I think you are correct about interest capture, but I suspect it affects all countries roughly equally. We should still fight it though.

Marcos Cuartas-Jaramillo's avatar

I am commenting from a classical liberal view. And you are right, both health and educational outcomes in the US are not that bad - yet, extremely heterogenous. My claim is that, to some extent, public provision of certain public goods and services in some political units throughout the United States has been indeed captured by minority groups - Olson. In terms of fighting "interest capture," it seems quite hard since perverse incentives dominate political economy decisions. Ultimately, my sense is that Nordic countries because of some particular circumstances, like more homogenous population, tend to get their politicians more accountable. The good thing about the US though is certainly the inter-state competition that kinda disciplines these political actors from deviating too much - but as Daniel pointed out, Mamdani seems not deterred from bad policy. We will see.

Michael's avatar

I try to make this point all the time, but it just seems like slopulist economics and looseness with facts are all the rage on the left and right nowadays. Sigh

forumposter123@protonmail.com's avatar

Bingo!

Americans aren’t going to pay a VAT to ultimately sure up boomer retirement benefits, which is where we know the money will go.

Btw the thing that made all this “work” was the SALT deduction, which took the edge off those high blue state taxes. This led to very bloated state budgets because the incentive is to spend money because it brings in fed bucks (same thing happened with Medicaid expansion).

Ebenezer's avatar
6dEdited

Another interesting fact. If you look at Our World in Data, the fraction of the population that lives on $30 or less per day is identical for Sweden and the US:

https://ourworldindata.org/grapher/poverty-share-on-less-than-30-per-day

(Norway is not a good point of comparison since they have a massive sovereign wealth fund due to oil)

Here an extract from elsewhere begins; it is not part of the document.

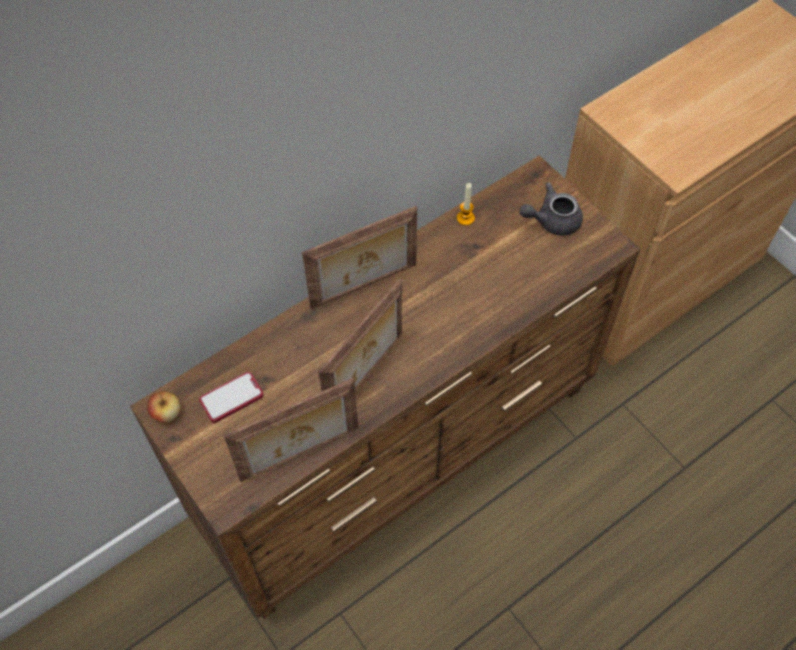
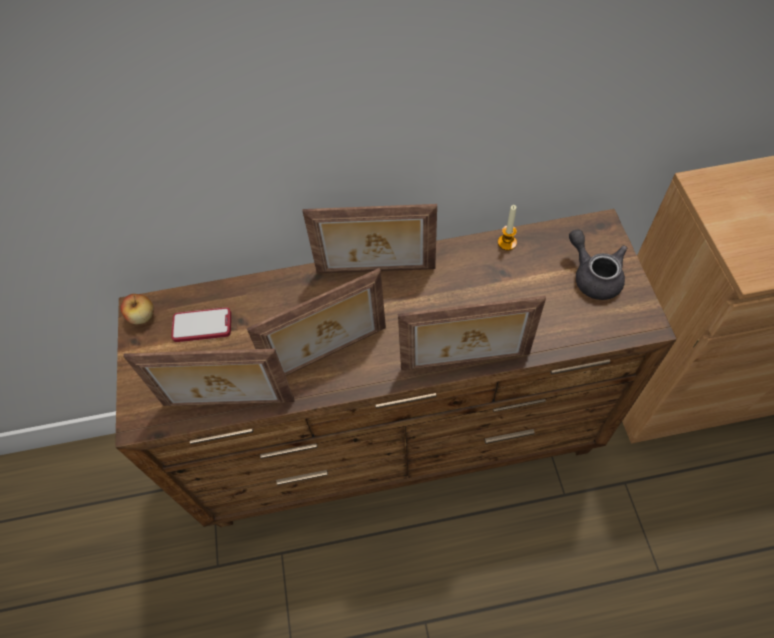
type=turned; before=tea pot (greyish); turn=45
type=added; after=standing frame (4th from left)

That Our World in Data site is great for quickly fact-checking national stereotypes. You learn that a lot of "common wisdom" has simply been repeated over and over with a questionable factual basis.

Pot vs Kettle's avatar

Military spending is the final factor. The US has, on balance, outspent European countries on military by 1-2% GDP for the last 40 years. I have shitlib friends who roll their eyes every time you point this out as if it doesn't single-handedly explain the difference. I think the average person really just doesn't understand how a gap like that compounds over decades.

Michael's avatar

It's one factor, but the difference in middle class tax rates (all in) is the main thing.